» What you have to do
Go through the material below, find each line with the word "Technical", and copy those lines.

+++++

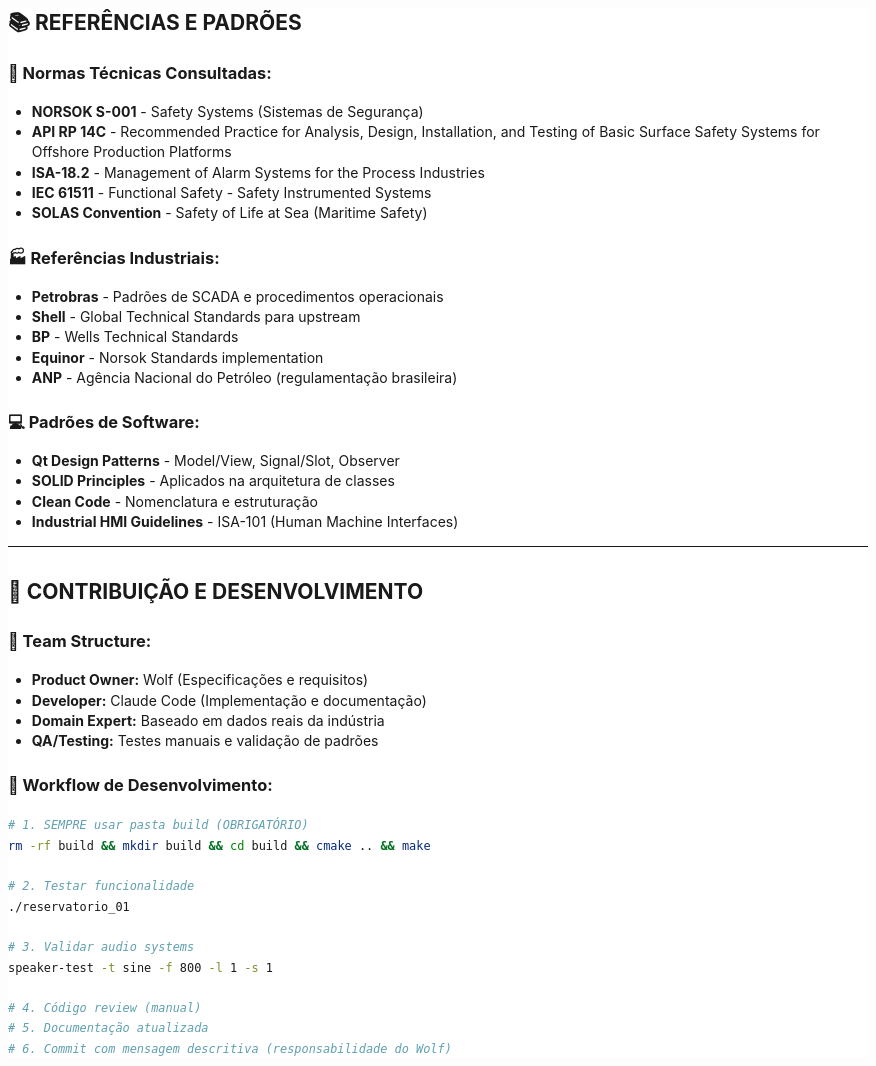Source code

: 
## 📚 REFERÊNCIAS E PADRÕES

### 📖 Normas Técnicas Consultadas:
- **NORSOK S-001** - Safety Systems (Sistemas de Segurança)
- **API RP 14C** - Recommended Practice for Analysis, Design, Installation, and Testing of Basic Surface Safety Systems for Offshore Production Platforms  
- **ISA-18.2** - Management of Alarm Systems for the Process Industries
- **IEC 61511** - Functional Safety - Safety Instrumented Systems  
- **SOLAS Convention** - Safety of Life at Sea (Maritime Safety)

### 🏭 Referências Industriais:
- **Petrobras** - Padrões de SCADA e procedimentos operacionais
- **Shell** - Global Technical Standards para upstream
- **BP** - Wells Technical Standards
- **Equinor** - Norsok Standards implementation
- **ANP** - Agência Nacional do Petróleo (regulamentação brasileira)

### 💻 Padrões de Software:
- **Qt Design Patterns** - Model/View, Signal/Slot, Observer
- **SOLID Principles** - Aplicados na arquitetura de classes
- **Clean Code** - Nomenclatura e estruturação  
- **Industrial HMI Guidelines** - ISA-101 (Human Machine Interfaces)

---

## 🤝 CONTRIBUIÇÃO E DESENVOLVIMENTO

### 👥 Team Structure:
- **Product Owner:** Wolf (Especificações e requisitos)
- **Developer:** Claude Code (Implementação e documentação)
- **Domain Expert:** Baseado em dados reais da indústria
- **QA/Testing:** Testes manuais e validação de padrões

### 🔄 Workflow de Desenvolvimento:

```bash
# 1. SEMPRE usar pasta build (OBRIGATÓRIO)
rm -rf build && mkdir build && cd build && cmake .. && make

# 2. Testar funcionalidade 
./reservatorio_01

# 3. Validar audio systems
speaker-test -t sine -f 800 -l 1 -s 1

# 4. Código review (manual)
# 5. Documentação atualizada  
# 6. Commit com mensagem descritiva (responsabilidade do Wolf)
```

+++++

» Result of the exercise
- **Shell** - Global Technical Standards para upstream
- **BP** - Wells Technical Standards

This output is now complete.